What is needed is a word-for-word copy of all the entries, minus the pictures.
Start of Block
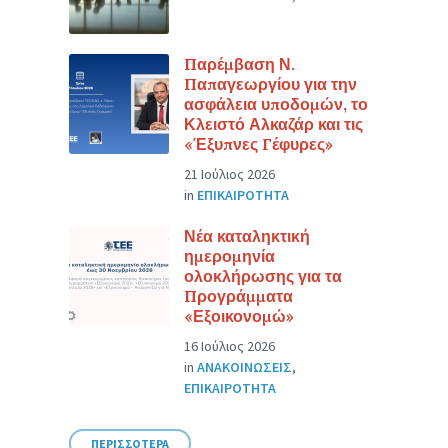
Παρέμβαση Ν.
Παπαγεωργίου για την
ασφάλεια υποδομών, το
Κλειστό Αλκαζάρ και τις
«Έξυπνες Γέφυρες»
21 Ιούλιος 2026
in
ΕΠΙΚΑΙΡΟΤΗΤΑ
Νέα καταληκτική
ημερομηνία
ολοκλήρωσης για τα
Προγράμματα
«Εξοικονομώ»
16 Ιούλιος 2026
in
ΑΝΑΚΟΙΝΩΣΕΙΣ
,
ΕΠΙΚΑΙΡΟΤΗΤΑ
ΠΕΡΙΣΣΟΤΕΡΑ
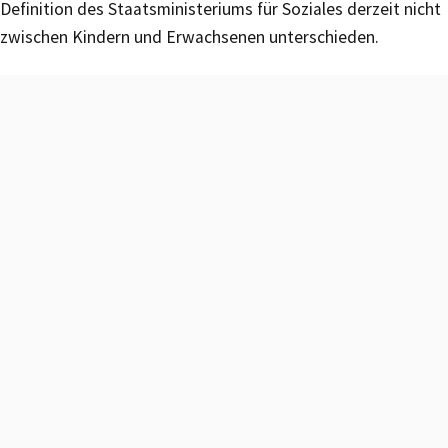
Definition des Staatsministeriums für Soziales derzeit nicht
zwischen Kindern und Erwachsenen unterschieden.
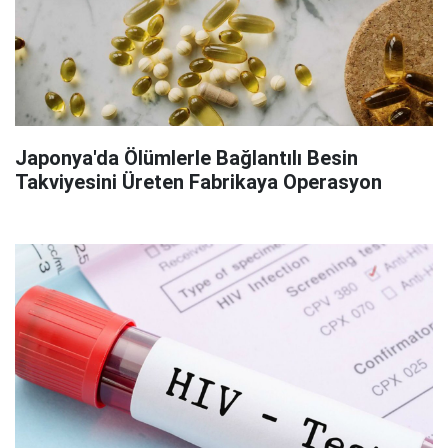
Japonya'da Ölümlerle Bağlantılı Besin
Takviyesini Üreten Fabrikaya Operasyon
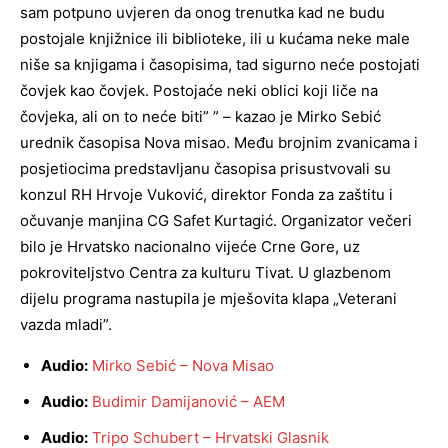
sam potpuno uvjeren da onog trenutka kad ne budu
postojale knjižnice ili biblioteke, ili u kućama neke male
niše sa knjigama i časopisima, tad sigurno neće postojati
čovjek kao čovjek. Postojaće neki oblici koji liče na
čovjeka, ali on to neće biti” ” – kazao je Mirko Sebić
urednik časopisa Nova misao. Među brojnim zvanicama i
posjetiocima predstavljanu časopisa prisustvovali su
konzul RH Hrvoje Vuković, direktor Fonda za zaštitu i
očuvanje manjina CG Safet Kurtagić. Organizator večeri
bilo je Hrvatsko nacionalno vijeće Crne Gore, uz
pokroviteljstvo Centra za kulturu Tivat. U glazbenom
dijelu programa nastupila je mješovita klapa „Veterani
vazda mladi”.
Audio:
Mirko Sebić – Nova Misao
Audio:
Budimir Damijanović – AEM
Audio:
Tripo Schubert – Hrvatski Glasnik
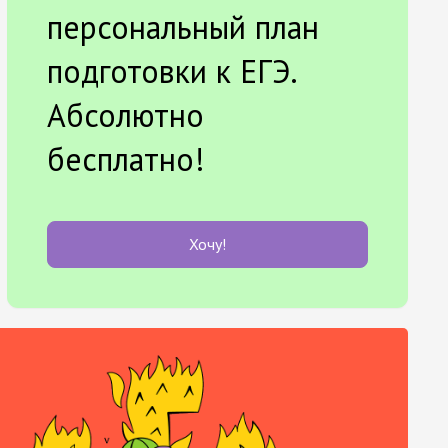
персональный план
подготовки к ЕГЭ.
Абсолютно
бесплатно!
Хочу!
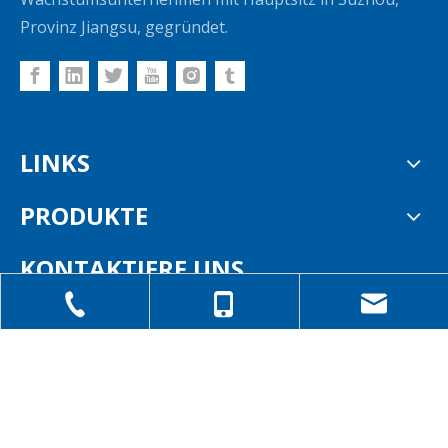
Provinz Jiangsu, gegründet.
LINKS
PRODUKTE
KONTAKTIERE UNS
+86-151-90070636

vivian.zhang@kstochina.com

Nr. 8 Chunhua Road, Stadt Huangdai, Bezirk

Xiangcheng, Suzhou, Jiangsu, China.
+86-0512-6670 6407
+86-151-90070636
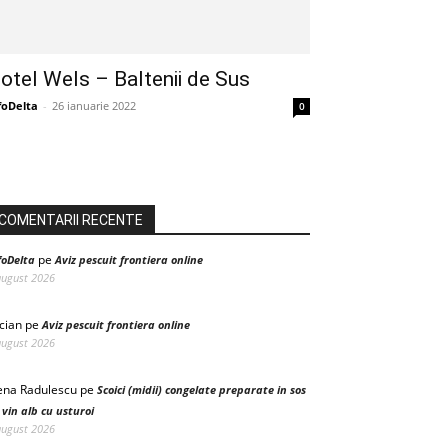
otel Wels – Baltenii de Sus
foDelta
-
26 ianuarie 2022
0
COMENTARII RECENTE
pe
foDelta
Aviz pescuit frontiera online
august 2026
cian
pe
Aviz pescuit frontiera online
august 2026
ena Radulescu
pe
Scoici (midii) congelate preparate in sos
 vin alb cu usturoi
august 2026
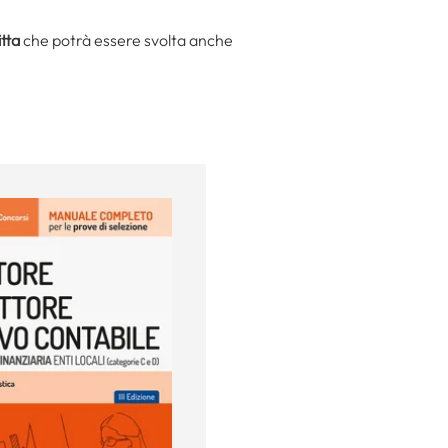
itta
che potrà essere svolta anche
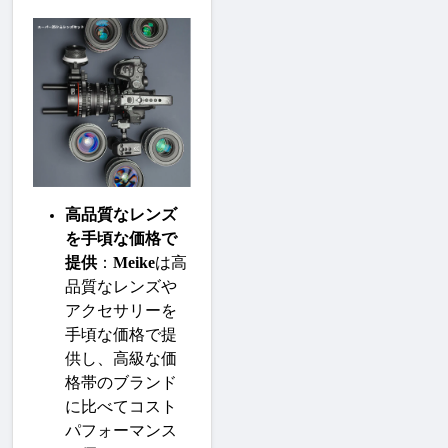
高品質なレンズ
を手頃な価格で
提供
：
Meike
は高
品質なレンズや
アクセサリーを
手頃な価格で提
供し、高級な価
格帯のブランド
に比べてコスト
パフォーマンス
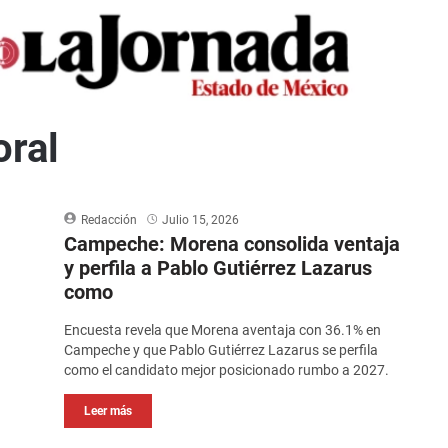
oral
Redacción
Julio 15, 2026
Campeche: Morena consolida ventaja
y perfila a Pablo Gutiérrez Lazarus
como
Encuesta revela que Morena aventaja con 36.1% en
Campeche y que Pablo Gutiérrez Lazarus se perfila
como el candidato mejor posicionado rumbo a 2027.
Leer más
End of Block
◆ **ANSWER SPACE**
Παρέμβαση Ν.
Παπαγεωργίου για την
ασφάλεια υποδομών, το
Κλειστό Αλκαζάρ και τις
«Έξυπνες Γέφυρες»
21 Ιούλιος 2026
in
ΕΠΙΚΑΙΡΟΤΗΤΑ
Νέα καταληκτική
ημερομηνία
ολοκλήρωσης για τα
Προγράμματα
«Εξοικονομώ»
16 Ιούλιος 2026
in
ΑΝΑΚΟΙΝΩΣΕΙΣ
,
ΕΠΙΚΑΙΡΟΤΗΤΑ
ΠΕΡΙΣΣΟΤΕΡΑ
Definition des Staatsministeriums für Soziales derzeit nicht
zwischen Kindern und Erwachsenen unterschieden.
Japonya'da Ölümlerle Bağlantılı Besin
Takviyesini Üreten Fabrikaya Operasyon
sam potpuno uvjeren da onog trenutka kad ne budu
postojale knjižnice ili biblioteke, ili u kućama neke male
niše sa knjigama i časopisima, tad sigurno neće postojati
čovjek kao čovjek. Postojaće neki oblici koji liče na
čovjeka, ali on to neće biti” ” – kazao je Mirko Sebić
urednik časopisa Nova misao. Među brojnim zvanicama i
posjetiocima predstavljanu časopisa prisustvovali su
konzul RH Hrvoje Vuković, direktor Fonda za zaštitu i
očuvanje manjina CG Safet Kurtagić. Organizator večeri
bilo je Hrvatsko nacionalno vijeće Crne Gore, uz
pokroviteljstvo Centra za kulturu Tivat. U glazbenom
dijelu programa nastupila je mješovita klapa „Veterani
vazda mladi”.
Audio:
Mirko Sebić – Nova Misao
Audio:
Budimir Damijanović – AEM
Audio:
Tripo Schubert – Hrvatski Glasnik
персональный план
подготовки к ЕГЭ.
Абсолютно
бесплатно!
Хочу!
Provinz Jiangsu, gegründet.
LINKS
PRODUKTE
KONTAKTIERE UNS
+86-151-90070636

vivian.zhang@kstochina.com

Nr. 8 Chunhua Road, Stadt Huangdai, Bezirk

Xiangcheng, Suzhou, Jiangsu, China.
+86-0512-6670 6407
+86-151-90070636
otel Wels – Baltenii de Sus
foDelta
-
26 ianuarie 2022
0
COMENTARII RECENTE
pe
foDelta
Aviz pescuit frontiera online
august 2026
cian
pe
Aviz pescuit frontiera online
august 2026
ena Radulescu
pe
Scoici (midii) congelate preparate in sos
 vin alb cu usturoi
august 2026
itta
che potrà essere svolta anche
高品質なレンズ
を手頃な価格で
提供
：
Meike
は高
品質なレンズや
アクセサリーを
手頃な価格で提
供し、高級な価
格帯のブランド
に比べてコスト
パフォーマンス
oral
Redacción
Julio 15, 2026
Campeche: Morena consolida ventaja
y perfila a Pablo Gutiérrez Lazarus
como
Encuesta revela que Morena aventaja con 36.1% en
Campeche y que Pablo Gutiérrez Lazarus se perfila
como el candidato mejor posicionado rumbo a 2027.
Leer más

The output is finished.